Collaborative Innovation Center of Henan Grain Crops/National Key Laboratory of Wheat and Maize Crop Science, Henan Agricultural University, Zhengzhou, 450002, China.
Xuchang Vocational Technical College, Xuchang, 461000, China.
Curr Genet. 2020 Feb;66(1):229-243. doi: 10.1007/s00294-019-01017-2. Epub 2019 Jul 16.

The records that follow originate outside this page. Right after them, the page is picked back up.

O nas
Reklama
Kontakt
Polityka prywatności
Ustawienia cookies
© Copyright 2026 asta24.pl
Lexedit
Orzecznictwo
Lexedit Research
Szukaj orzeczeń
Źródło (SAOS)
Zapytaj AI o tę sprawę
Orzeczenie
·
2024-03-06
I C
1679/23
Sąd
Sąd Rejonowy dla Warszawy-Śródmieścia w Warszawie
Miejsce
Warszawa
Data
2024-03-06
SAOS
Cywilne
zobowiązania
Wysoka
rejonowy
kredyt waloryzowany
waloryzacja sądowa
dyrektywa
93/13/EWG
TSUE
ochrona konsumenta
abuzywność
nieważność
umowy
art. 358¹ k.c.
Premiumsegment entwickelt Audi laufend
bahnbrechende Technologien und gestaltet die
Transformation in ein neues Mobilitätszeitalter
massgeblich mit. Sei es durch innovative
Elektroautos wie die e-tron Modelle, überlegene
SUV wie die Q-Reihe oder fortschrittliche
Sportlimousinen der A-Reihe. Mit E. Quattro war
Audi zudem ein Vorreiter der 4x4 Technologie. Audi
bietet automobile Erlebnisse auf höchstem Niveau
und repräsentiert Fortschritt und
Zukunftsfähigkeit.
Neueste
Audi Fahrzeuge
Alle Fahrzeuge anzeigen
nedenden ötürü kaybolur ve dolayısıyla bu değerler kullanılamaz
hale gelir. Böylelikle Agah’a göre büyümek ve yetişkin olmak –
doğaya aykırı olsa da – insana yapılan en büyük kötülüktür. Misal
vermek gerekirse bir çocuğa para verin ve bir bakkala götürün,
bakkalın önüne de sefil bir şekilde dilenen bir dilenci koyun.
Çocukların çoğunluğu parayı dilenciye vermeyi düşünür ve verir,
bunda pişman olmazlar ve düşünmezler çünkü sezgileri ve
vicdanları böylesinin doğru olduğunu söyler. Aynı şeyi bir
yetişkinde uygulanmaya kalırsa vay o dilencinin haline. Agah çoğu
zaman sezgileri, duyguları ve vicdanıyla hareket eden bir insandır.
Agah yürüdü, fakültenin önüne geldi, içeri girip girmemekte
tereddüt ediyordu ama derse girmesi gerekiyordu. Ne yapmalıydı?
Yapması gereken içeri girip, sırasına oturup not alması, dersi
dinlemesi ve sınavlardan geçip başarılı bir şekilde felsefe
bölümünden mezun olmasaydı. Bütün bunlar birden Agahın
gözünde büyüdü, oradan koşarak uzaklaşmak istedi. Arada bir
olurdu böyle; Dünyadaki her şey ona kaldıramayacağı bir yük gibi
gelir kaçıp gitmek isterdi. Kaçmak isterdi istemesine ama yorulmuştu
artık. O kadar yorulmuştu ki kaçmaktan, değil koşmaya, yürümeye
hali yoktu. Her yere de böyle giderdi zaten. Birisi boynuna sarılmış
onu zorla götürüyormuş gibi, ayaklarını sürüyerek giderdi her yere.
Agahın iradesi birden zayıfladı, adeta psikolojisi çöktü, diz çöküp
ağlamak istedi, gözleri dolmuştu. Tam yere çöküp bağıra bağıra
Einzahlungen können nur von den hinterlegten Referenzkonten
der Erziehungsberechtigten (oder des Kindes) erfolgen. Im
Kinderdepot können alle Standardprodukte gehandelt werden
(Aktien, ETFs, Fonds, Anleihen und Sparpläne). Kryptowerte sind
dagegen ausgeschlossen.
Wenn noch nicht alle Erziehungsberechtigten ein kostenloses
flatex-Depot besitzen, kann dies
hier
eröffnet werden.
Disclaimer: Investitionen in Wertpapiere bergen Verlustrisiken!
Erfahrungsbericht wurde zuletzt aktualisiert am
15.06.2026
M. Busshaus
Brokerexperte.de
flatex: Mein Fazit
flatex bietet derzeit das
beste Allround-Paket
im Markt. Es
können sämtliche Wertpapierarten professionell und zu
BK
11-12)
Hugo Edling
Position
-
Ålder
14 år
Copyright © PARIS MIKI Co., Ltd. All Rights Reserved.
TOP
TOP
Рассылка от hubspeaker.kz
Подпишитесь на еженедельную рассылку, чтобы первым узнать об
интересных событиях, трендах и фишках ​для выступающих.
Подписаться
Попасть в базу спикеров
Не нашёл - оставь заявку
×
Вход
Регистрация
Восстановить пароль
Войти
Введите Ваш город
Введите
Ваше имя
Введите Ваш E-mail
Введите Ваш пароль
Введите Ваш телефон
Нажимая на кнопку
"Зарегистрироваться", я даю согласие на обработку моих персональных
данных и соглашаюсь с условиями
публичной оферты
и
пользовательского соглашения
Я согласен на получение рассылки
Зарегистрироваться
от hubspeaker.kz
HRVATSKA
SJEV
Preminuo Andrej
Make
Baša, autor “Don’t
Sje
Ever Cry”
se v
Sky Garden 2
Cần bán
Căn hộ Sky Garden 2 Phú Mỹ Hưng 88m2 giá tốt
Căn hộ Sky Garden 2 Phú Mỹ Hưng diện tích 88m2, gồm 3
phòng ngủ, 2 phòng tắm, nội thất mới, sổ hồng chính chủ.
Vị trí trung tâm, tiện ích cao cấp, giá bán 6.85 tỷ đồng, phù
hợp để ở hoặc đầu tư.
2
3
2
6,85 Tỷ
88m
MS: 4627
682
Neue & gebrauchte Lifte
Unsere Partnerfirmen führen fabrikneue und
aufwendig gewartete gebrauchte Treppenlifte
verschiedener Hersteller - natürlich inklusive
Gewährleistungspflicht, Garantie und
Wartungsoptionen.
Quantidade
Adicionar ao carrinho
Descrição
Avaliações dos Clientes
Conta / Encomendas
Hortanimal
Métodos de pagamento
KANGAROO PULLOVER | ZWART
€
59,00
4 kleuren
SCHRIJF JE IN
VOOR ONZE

Fusarium pseudograminearum-induced crown rot causes significant reduction to wheat production worldwide. To date, efforts to develop effective resistance to this disease have been hampered by the quantitative nature of resistance trait and a lack of understanding of the molecular pathogenesis. Non-ribosomal peptides have important roles in development, pathogenicity, and toxins in many plant pathogens, while less is known in F. pseudograminearum. In this work, we studied the expression and function of a nonribosomal peptide gene FpNPS9 in F. pseudograminearum. We determined the expression of FpNPS9 which was significantly up regulated during the infection of wheat. A deletion mutant Δfpnps9 produced in this study displayed a normal growth and conidiation phenotype, however, hyphae polar growth was obviously affected. Deoxynivalenol production in this mutant was significantly reduced and the infection of wheat coleoptiles and wheat spikelet was attenuated. The Δfpnps9 showed serious defects on the extension of infectious hyphae in plant and inhibition of roots elongation compared with the wild type. The complementation assay using a FpNPS9-GFP fusion construct fully restored the defects of the mutant. GFP signal was detected in the germinating conidia and infectious hyphae in coleoptiles of the infected plants. Interestingly, the signal was not observed when it was grown on culture medium, suggesting that the expression of FpNPS9 was regulated by an unknown host factor. This observation was supported by the result of qRT-PCR. In summary, we provided new knowledge on FpNPS9 expression in F. pseudograminearum and its function in F. pseudograminearum pathogenicity in wheat.
镰刀菌小麦冠腐病引起的小麦减产在全球范围内造成了重大损失。迄今为止,由于抗性性状的数量性质和对分子发病机制的缺乏理解,开发有效抗性的努力受到了阻碍。非核糖体肽在许多植物病原体的发育、致病性和毒素中具有重要作用,而在 F. pseudograminearum 中则知之甚少。在这项工作中,我们研究了 F. pseudograminearum 中非核糖体肽基因 FpNPS9 的表达和功能。我们确定了 FpNPS9 的表达,在小麦感染过程中,其表达显著上调。在这项研究中产生的缺失突变体Δfpnps9 表现出正常的生长和分生孢子形成表型,然而,菌丝极性生长明显受到影响。该突变体中脱氧雪腐镰刀菌烯醇的产生显著减少,对小麦幼叶和小麦小穗的感染减弱。与野生型相比,Δfpnps9 在植物中感染性菌丝的延伸和根伸长的抑制方面表现出严重缺陷。使用 FpNPS9-GFP 融合构建体进行的互补测定完全恢复了突变体的缺陷。在感染植物的幼叶中,GFP 信号在萌发的分生孢子和感染的菌丝中被检测到。有趣的是,当在培养基上生长时,没有观察到信号,这表明 FpNPS9 的表达受到未知宿主因子的调控。这一观察结果得到了 qRT-PCR 结果的支持。总之,我们提供了关于 FpNPS9 在 F. pseudograminearum 中的表达及其在 F. pseudograminearum 对小麦致病性中的功能的新知识。